- _Conjunto de exercícios_
A) Responda, com base no texto sobre The Alters:
(i) Em que tipo de missão Jan Dolski trabalha?
(ii) Em que momento do dia o planeta se torna mortal?
(iii) Qual mineral alienígena Jan usa para criar os Alters?
B) Renomeie "Rapidium" para "Celestium" e reproduza o trecho do texto sobre The Alters que começa com as palavras "Assim sendo, The" e termina com "viciado em opioides.".
C) Dê continuidade ao texto sobre The Alters a partir do ponto em que ele termina.

- _Texto de estudo_
□ □ □

Assim sendo, The Alters é uma exploração profunda das consequências de nossas escolhas, materializada em uma narrativa sci-fi que desafia noções de identidade, arrependimento e destino. Jan Dolski, um trabalhador comum em uma missão de mineração espacial, torna-se o único sobrevivente de um acidente em um planeta hostil, onde o nascer do sol é mortal. Para operar uma base móvel gigante e escapar, ele usa Rapidium, um mineral alienígena, para criar “Alters”: versões alternativas de si mesmo, originadas de decisões cruciais que jamais tomou em sua vida. Cada Alter personifica um caminho não trilhado: o cientista ambicioso, o técnico confrontador, o botânico emotivo ou o minerador viciado em opioides.

□ □ □

- _Dados fornecidos_
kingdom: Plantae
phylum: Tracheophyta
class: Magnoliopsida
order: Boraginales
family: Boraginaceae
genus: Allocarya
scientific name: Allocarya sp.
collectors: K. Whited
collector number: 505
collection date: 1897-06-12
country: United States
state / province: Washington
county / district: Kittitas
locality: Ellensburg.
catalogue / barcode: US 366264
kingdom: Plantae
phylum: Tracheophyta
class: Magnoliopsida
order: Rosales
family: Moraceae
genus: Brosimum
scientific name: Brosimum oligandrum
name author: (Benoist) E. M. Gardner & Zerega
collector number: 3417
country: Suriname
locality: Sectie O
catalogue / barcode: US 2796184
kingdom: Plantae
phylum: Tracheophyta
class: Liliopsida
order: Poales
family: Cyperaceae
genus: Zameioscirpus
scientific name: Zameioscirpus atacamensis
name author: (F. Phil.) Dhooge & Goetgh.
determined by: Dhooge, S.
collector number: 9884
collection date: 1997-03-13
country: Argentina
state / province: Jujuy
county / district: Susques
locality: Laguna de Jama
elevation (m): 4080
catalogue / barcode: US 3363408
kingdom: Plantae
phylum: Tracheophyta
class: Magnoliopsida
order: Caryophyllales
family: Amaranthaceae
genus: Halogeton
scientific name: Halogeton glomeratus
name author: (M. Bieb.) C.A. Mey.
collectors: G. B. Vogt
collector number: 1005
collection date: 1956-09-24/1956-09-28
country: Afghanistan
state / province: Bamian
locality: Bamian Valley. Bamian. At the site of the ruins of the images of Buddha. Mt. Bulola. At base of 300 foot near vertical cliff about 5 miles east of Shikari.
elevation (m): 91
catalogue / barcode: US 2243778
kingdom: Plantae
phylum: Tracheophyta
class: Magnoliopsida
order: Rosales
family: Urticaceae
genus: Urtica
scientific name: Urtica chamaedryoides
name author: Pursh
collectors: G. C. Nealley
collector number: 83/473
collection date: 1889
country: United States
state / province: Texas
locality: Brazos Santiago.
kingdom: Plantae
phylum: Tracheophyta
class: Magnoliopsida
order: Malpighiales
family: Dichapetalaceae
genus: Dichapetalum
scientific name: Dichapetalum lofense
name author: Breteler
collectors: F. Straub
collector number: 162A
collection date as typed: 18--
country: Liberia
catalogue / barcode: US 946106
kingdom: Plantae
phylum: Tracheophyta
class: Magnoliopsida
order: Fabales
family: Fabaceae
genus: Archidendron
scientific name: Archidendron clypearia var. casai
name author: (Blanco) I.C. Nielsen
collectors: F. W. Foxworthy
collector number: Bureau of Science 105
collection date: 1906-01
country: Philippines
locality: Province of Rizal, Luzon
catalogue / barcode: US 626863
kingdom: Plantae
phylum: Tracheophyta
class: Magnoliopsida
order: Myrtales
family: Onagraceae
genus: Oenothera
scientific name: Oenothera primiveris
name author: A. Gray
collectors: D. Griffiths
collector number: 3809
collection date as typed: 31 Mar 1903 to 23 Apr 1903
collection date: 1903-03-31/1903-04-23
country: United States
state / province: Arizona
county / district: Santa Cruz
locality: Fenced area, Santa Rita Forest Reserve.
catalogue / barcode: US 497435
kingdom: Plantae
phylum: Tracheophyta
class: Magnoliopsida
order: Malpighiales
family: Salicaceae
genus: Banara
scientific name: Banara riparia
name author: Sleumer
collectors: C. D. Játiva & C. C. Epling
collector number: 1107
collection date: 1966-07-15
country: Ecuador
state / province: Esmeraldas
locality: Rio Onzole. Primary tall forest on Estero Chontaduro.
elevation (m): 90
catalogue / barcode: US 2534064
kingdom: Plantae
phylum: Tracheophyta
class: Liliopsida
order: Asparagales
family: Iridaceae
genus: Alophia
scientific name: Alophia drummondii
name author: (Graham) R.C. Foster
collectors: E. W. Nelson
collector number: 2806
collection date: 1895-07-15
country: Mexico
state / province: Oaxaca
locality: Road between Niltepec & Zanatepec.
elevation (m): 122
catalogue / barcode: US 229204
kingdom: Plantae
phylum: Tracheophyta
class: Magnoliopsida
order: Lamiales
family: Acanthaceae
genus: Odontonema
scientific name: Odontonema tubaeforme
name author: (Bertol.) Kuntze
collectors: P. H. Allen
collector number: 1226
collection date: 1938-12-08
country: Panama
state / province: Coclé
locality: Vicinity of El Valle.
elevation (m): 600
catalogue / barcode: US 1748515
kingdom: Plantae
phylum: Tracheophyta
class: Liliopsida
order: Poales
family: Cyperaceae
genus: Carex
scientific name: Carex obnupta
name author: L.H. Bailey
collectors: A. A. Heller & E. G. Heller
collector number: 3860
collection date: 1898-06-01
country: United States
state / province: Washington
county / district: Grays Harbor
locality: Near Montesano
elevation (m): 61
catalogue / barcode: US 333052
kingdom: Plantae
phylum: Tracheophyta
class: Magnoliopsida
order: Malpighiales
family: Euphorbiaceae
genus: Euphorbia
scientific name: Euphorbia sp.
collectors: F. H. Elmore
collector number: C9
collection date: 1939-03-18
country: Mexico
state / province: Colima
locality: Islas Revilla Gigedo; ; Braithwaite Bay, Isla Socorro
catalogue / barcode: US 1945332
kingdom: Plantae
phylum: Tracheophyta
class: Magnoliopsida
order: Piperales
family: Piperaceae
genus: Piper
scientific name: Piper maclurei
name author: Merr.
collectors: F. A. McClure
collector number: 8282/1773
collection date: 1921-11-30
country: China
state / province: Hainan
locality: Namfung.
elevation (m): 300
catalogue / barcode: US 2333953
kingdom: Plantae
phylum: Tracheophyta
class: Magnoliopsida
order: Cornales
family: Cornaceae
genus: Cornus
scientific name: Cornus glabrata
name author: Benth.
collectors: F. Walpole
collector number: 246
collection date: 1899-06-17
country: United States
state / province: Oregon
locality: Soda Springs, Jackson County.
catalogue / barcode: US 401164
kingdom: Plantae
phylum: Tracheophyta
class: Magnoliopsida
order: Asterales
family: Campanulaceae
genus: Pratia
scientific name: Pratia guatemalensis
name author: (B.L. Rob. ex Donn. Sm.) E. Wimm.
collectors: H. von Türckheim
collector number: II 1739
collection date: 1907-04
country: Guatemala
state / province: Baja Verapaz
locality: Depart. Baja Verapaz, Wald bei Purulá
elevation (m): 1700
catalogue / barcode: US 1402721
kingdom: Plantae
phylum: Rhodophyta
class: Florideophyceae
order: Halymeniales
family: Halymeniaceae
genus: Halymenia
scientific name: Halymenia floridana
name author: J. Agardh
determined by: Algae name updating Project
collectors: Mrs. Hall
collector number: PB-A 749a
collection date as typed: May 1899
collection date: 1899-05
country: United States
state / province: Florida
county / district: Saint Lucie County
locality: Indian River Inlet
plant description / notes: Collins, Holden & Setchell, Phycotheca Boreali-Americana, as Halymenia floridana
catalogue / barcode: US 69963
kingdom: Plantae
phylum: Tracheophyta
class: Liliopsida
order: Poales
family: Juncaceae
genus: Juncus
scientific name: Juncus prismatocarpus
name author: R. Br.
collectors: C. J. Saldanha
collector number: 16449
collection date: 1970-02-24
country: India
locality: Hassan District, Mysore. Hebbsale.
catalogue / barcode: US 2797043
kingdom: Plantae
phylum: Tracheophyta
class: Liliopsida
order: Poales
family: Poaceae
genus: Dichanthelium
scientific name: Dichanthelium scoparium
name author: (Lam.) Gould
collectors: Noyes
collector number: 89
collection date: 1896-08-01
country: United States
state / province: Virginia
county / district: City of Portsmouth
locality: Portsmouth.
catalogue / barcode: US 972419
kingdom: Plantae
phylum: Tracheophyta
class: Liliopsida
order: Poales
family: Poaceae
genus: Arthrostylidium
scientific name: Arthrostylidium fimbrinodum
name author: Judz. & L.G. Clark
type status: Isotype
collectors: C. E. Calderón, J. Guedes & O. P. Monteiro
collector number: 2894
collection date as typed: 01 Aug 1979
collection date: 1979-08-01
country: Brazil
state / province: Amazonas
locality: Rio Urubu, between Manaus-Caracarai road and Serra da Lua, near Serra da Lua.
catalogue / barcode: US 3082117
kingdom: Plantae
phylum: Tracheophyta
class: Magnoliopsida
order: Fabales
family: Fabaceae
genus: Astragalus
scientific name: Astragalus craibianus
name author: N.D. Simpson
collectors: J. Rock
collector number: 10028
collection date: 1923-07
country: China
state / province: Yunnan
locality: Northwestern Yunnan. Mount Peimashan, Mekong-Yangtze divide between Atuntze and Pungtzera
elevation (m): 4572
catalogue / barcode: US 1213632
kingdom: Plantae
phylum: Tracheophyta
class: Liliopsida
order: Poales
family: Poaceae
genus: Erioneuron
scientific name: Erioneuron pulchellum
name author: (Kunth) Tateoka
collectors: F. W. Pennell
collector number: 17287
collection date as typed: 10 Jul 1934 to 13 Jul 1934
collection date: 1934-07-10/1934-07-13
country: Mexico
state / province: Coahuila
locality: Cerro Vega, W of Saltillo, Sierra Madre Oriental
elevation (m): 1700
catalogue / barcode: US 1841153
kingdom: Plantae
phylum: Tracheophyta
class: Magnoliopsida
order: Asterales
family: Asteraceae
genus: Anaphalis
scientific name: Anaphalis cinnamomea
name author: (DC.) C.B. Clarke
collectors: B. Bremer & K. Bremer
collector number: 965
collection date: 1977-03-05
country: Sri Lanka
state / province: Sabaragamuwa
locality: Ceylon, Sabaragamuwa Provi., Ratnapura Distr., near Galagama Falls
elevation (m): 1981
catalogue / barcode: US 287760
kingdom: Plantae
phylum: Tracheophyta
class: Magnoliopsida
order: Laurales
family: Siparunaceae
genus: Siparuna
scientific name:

□ □ □

- _Resultados das tarefas_
A)
(i) Em uma missão de mineração espacial.
(ii) No nascer do sol.
(iii) O Rapidium.

B)
Assim sendo, The Alters é uma exploração profunda das consequências de nossas escolhas, materializada em uma narrativa sci-fi que desafia noções de identidade, arrependimento e destino. Jan Dolski, um trabalhador comum em uma missão de mineração espacial, torna-se o único sobrevivente de um acidente em um planeta hostil, onde o nascer do sol é mortal. Para operar uma base móvel gigante e escapar, ele usa Celestium, um mineral alienígena, para criar “Alters”: versões alternativas de si mesmo, originadas de decisões cruciais que jamais tomou em sua vida. Cada Alter personifica um caminho não trilhado: o cientista ambicioso, o técnico confrontador, o botânico emotivo ou o minerador viciado em opioides.

C)
Os Alters não são meros ajudantes; são **projeções de arrependimentos** de Jan. Suas existências forçam o protagonista a confrontar falhas passadas. Por exemplo, o  Alter Técnico surgiu quando Jan optou por enfrentar seu pai abusivo, ao contrário do Jan original, que fugiu. Isso o tornou assertivo, mas também amargo. O Alter Botânico manteve seu casamento, ao contrário de Jan, que priorizou o trabalho. Sua presença evoca culpa e nostalgia, especialmente quando ele interage com a ex-esposa de Jan. Além disso, os Alters descobrem que suas memórias são simulações quânticas, não experiências reais. Isso gera questionamentos angustiantes: “Se minhas dores são fabricadas, sou menos humano?”.

Criar Alters é um ato de desespero, mas também de exploração. Jan os trata como  ferramentas inicialmente, levantando questões sobre autonomia e consentimento.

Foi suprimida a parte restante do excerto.